By  |  January 27, 2026

South Africa’s telecommunications and banking industries are taking the government to court over a fee increase they call a “regressive tax,” while the state defends it as the essential cost of building a modern digital nation.

The Association of Communications and Technology (ACT), representing major networks including Vodacom and MTN, has filed for a High Court review to overturn a new regulation from the Department of Home Affairs. The rule increases the cost for private companies to verify a customer’s identity against the National Population Register (NPR) from 15 cents to ZAR 10.00 (USD 0.63) per real-time check—a jump of over 6,500%.

The system, called the Online Verification System (OVS), is a critical tool used by banks, mobile operators, and insurers to comply with anti-money laundering laws and prevent fraud when opening new accounts. The new fee structure, which also introduces a ZAR 1.00 option for off-peak batch checks, took effect on July 1, 2025.

Home Affairs Minister Leon Schreiber argues the 15-cent fee, unchanged for over a decade, was unsustainably low. He states it led to underinvestment, causing system failures over 50% of the time and widespread “system offline” errors at government offices. The new revenue is earmarked for a major upgrade to what the government calls an “Intelligent Population Register,” which it deems a “matter of national security” and the foundation for a future digital ID system.

Schreiber has accused companies opposing the hike of prioritising profits over public good, claiming some had “exploited the unreliability of the system” to create overpriced third-party verification services. The department has launched an upgraded verification platform with a reported failure rate of less than 1% and has offered a transitional arrangement to help companies adapt.

The ACT’s legal challenge argues the government failed to conduct meaningful consultation, that the increase is disproportionate, and will cause “irreparable harm” by raising costs for millions of South Africans already under financial pressure. The core of the industry’s objection is that the cost will be passed on to consumers or make serving low-income citizens unprofitable.

This view is starkly articulated by TymeBank CEO Coenraad Jonker. In an open letter, he labelled the hike a “crippling blow to financial inclusion” and a “regressive tax on the most vulnerable,” arguing it risks reversing efforts to get South Africa off the international financial crime watchdog’s greylist by making compliance unaffordable. In contrast, rival bank Capitec has stated it will absorb the costs for now and not pass them to customers.

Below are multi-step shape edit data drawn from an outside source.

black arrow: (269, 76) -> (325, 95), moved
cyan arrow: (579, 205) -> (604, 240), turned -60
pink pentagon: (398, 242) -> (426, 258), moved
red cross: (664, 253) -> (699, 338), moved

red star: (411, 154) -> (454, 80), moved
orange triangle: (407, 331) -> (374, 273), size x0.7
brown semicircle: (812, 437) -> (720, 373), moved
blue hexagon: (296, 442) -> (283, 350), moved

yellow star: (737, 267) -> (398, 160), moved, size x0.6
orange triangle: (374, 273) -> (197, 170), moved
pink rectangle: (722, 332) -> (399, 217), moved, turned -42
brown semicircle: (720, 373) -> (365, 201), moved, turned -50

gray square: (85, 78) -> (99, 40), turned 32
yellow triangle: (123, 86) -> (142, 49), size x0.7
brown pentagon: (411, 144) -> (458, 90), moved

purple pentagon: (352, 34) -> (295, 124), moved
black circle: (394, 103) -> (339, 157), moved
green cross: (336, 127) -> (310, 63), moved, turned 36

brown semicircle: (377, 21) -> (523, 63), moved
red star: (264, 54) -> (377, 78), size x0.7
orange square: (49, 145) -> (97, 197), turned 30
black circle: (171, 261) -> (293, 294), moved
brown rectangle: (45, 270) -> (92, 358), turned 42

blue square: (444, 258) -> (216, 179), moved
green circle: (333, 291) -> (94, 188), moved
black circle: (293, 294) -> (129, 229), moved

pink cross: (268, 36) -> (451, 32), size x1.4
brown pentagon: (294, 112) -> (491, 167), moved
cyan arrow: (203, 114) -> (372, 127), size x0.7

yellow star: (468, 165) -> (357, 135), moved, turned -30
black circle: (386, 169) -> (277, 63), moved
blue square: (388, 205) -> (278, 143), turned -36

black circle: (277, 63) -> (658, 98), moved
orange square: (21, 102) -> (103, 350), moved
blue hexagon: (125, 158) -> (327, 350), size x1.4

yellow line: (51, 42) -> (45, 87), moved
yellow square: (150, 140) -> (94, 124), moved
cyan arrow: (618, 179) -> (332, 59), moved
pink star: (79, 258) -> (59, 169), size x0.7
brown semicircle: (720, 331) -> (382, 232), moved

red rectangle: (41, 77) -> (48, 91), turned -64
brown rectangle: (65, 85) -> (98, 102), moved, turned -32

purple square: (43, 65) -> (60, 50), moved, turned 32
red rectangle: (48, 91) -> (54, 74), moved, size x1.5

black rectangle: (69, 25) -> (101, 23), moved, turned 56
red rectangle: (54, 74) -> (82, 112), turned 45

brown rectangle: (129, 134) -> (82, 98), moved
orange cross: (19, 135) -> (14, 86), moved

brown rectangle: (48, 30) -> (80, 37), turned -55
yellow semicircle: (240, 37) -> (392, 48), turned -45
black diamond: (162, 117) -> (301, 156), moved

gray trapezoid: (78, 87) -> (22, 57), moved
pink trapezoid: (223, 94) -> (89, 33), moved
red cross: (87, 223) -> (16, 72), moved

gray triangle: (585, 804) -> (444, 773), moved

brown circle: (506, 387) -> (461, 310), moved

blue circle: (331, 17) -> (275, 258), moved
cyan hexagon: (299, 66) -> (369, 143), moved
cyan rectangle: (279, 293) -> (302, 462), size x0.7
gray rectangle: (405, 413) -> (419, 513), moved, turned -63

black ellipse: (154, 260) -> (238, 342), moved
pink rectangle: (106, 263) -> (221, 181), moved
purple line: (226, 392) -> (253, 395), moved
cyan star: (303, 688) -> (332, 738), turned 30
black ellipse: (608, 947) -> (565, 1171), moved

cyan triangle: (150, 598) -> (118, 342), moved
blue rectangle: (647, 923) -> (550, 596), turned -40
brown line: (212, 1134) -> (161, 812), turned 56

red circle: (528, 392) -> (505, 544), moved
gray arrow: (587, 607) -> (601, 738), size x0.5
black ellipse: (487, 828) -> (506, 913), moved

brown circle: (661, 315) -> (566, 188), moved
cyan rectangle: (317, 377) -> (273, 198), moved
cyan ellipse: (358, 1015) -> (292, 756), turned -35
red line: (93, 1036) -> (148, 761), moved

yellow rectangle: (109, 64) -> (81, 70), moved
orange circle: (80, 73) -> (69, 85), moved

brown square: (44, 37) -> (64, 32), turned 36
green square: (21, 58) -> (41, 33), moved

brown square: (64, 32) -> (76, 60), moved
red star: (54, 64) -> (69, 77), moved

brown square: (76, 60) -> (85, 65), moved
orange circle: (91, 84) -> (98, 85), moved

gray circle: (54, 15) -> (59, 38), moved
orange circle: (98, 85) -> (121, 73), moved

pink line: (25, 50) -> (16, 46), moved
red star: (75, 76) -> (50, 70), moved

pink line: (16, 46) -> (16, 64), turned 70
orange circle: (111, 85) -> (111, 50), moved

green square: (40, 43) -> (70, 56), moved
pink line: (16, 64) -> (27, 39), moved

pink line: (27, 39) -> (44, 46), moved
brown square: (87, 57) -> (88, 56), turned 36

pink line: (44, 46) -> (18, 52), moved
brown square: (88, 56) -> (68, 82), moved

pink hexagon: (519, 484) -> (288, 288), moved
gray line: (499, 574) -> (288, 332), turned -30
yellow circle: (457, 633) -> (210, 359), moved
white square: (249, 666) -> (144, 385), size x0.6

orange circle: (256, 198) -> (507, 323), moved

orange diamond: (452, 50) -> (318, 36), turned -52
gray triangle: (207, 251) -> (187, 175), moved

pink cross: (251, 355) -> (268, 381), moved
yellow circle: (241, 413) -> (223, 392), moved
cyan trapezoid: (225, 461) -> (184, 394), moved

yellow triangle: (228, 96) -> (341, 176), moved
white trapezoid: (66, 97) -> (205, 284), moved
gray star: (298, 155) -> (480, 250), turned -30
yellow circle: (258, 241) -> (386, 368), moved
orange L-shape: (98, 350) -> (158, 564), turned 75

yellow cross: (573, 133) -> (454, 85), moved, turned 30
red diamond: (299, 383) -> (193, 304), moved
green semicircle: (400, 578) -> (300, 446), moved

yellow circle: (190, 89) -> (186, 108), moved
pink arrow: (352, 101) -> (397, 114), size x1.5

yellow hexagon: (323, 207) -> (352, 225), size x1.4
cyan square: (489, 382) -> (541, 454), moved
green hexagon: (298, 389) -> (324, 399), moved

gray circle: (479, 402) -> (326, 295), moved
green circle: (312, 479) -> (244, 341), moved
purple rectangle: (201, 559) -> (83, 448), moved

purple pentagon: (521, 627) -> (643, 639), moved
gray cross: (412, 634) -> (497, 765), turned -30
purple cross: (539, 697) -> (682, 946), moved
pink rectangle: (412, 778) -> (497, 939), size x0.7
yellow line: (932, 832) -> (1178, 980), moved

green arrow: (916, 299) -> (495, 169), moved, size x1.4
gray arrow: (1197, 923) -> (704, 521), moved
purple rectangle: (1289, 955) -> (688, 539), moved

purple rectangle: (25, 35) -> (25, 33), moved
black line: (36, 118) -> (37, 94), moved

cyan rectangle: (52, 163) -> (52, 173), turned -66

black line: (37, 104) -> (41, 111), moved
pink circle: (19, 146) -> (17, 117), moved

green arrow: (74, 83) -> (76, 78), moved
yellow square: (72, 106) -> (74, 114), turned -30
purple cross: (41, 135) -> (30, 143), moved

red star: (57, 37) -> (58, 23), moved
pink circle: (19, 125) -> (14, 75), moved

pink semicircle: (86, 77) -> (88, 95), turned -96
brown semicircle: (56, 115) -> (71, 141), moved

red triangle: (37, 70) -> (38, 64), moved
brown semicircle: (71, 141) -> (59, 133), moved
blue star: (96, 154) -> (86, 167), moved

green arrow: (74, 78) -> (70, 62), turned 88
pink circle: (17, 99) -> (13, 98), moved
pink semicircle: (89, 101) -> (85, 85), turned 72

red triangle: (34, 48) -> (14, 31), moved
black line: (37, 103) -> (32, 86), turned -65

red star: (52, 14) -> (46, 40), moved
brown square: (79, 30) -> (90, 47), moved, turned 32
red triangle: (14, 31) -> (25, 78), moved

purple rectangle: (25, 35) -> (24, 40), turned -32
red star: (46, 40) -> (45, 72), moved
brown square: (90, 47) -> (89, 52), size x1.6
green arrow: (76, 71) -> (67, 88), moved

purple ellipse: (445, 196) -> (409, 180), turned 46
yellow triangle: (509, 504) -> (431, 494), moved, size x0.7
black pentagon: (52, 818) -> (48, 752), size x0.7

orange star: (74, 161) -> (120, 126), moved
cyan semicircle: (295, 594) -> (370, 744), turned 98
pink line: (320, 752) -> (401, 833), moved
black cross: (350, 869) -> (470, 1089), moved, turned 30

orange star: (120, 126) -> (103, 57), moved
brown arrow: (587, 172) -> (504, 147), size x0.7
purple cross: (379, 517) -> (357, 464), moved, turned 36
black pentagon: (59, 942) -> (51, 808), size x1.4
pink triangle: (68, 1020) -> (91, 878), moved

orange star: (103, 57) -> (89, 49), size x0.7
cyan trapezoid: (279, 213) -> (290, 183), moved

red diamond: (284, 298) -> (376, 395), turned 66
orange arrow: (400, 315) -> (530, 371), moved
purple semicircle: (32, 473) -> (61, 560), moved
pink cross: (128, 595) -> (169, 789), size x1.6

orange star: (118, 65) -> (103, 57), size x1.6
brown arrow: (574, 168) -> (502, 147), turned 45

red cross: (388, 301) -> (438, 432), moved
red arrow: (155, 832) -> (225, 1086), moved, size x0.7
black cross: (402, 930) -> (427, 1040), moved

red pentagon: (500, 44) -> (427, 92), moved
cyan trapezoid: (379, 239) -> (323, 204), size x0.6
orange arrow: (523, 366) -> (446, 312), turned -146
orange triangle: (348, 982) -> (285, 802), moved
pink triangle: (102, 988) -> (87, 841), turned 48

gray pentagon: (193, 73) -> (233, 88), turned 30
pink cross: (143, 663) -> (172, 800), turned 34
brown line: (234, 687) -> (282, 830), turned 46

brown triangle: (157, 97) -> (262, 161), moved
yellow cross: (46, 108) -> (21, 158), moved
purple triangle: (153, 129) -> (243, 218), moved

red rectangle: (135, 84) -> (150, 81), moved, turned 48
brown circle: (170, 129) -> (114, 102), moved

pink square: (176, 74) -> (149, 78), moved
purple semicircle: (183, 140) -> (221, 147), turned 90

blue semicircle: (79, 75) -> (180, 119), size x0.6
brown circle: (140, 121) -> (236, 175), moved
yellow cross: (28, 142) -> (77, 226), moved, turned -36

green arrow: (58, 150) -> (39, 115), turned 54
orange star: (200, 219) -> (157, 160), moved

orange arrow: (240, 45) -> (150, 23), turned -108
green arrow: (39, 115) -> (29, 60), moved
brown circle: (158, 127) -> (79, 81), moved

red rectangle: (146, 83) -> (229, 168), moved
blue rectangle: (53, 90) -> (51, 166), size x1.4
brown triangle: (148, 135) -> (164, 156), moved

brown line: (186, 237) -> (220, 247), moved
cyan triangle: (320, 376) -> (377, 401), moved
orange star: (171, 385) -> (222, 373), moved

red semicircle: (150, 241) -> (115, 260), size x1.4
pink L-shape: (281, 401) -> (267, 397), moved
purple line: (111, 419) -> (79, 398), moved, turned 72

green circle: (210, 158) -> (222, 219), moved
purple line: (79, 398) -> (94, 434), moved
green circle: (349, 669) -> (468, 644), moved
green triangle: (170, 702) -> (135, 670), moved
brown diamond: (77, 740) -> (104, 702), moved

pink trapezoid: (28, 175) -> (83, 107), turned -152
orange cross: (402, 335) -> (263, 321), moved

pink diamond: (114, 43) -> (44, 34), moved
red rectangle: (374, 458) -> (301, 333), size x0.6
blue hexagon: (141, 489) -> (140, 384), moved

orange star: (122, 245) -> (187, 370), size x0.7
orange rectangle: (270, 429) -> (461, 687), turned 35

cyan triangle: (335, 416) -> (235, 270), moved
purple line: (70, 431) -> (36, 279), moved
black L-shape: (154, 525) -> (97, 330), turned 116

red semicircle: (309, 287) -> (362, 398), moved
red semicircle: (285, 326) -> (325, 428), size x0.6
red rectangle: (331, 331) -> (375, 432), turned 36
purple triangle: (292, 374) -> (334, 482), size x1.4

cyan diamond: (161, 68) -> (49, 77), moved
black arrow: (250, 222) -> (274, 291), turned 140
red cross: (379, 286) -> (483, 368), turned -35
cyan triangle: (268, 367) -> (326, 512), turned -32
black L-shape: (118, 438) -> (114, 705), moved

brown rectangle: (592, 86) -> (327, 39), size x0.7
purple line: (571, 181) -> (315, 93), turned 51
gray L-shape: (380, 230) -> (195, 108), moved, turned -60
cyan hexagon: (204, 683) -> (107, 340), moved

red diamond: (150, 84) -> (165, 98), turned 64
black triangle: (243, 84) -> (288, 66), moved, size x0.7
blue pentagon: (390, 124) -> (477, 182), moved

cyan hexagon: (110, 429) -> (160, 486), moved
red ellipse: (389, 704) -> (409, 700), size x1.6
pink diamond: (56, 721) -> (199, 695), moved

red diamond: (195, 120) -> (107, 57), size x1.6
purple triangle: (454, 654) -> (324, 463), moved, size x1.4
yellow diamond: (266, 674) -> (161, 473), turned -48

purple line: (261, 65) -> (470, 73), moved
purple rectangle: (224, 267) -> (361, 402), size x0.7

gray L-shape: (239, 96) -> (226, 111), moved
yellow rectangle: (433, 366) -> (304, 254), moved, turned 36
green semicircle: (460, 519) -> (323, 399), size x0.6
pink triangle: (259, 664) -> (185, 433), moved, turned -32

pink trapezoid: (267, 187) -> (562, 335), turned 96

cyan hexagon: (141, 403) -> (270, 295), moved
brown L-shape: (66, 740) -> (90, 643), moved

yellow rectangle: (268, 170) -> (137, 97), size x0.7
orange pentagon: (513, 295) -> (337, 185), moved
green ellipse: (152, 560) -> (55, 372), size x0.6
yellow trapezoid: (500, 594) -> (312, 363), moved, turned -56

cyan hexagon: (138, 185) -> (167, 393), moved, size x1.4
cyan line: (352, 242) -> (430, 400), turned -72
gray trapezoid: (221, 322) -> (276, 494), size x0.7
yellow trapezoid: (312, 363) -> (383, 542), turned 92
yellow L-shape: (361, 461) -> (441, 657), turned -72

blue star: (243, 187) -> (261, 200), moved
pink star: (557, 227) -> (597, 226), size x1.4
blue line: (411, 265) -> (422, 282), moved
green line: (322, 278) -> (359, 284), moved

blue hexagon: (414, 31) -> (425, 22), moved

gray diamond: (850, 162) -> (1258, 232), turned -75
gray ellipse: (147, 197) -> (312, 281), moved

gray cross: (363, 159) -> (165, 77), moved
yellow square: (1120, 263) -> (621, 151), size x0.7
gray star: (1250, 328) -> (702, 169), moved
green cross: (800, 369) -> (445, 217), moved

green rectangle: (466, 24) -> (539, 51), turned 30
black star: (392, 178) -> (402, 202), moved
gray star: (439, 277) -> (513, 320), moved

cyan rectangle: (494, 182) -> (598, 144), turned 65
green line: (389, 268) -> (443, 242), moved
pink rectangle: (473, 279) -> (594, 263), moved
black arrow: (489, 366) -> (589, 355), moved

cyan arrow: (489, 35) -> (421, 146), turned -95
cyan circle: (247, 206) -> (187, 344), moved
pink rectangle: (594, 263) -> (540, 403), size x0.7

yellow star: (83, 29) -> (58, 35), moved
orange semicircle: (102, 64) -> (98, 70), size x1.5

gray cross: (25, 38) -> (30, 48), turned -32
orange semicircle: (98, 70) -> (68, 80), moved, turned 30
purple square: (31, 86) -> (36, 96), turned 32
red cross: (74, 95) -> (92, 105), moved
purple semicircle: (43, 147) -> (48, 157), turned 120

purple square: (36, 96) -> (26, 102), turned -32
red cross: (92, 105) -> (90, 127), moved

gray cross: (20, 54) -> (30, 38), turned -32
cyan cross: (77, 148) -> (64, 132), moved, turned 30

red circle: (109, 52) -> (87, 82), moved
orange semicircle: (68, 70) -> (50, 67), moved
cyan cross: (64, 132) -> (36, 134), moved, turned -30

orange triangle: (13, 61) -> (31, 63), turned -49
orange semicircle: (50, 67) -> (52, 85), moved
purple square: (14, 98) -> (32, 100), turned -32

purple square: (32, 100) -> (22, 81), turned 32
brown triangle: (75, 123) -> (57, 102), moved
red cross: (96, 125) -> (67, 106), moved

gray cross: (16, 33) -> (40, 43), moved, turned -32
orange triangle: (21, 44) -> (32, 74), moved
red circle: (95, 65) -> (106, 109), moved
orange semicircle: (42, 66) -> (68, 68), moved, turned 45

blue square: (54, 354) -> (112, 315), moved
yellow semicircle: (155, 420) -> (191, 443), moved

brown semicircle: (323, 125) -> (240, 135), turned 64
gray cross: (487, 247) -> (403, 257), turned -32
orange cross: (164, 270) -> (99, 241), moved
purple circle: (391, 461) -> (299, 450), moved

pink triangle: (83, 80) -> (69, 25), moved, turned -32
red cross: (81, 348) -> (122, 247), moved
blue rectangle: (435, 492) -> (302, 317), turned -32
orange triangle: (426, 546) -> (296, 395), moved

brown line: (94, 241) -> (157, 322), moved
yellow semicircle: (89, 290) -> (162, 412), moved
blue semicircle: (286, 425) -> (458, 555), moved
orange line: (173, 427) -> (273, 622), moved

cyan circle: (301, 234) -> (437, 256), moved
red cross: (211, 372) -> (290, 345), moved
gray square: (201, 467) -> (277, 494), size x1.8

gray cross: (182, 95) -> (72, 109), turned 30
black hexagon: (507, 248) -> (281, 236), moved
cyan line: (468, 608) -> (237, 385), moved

Minister Schreiber defended the increase, arguing the old 15-cent fee forced taxpayers to subsidise profitable companies for a service that costs far more to provide and contributed to chronic system failures. He sharply criticised TymeBank’s CEO, stating it was “shocking” the bank paid so little for years and that its CEO admitted to not reading the official invitation for public comment before attempting to apply political pressure after the consultation period closed.

The legal battle may hinge on procedural grounds. The ACT claims a “significant departure” from constitutional principles of consultation. This argument finds precedent in a recent High Court ruling against the national energy regulator, which found that implementing major tariff hikes without transparent public participation was unconstitutional.

The court’s decision highlights a potential vulnerability in the government’s process, even as it pushes forward with a digital transformation agenda that includes the rollout of a national Smart ID and a functional digital identity system.